Copy the lines of each record word for word.
──────── Material for this exercise ────────
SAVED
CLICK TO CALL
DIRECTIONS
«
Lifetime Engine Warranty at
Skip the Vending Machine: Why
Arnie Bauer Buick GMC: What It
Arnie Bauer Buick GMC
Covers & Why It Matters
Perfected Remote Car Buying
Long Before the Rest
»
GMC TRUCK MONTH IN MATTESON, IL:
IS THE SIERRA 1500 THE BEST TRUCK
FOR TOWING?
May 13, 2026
────────
#### [Answer for the task]
SAVED
CLICK TO CALL
DIRECTIONS
«
Lifetime Engine Warranty at
Skip the Vending Machine: Why
Arnie Bauer Buick GMC: What It
Arnie Bauer Buick GMC
Covers & Why It Matters
Perfected Remote Car Buying
Long Before the Rest
»
GMC TRUCK MONTH IN MATTESON, IL:
IS THE SIERRA 1500 THE BEST TRUCK
FOR TOWING?
May 13, 2026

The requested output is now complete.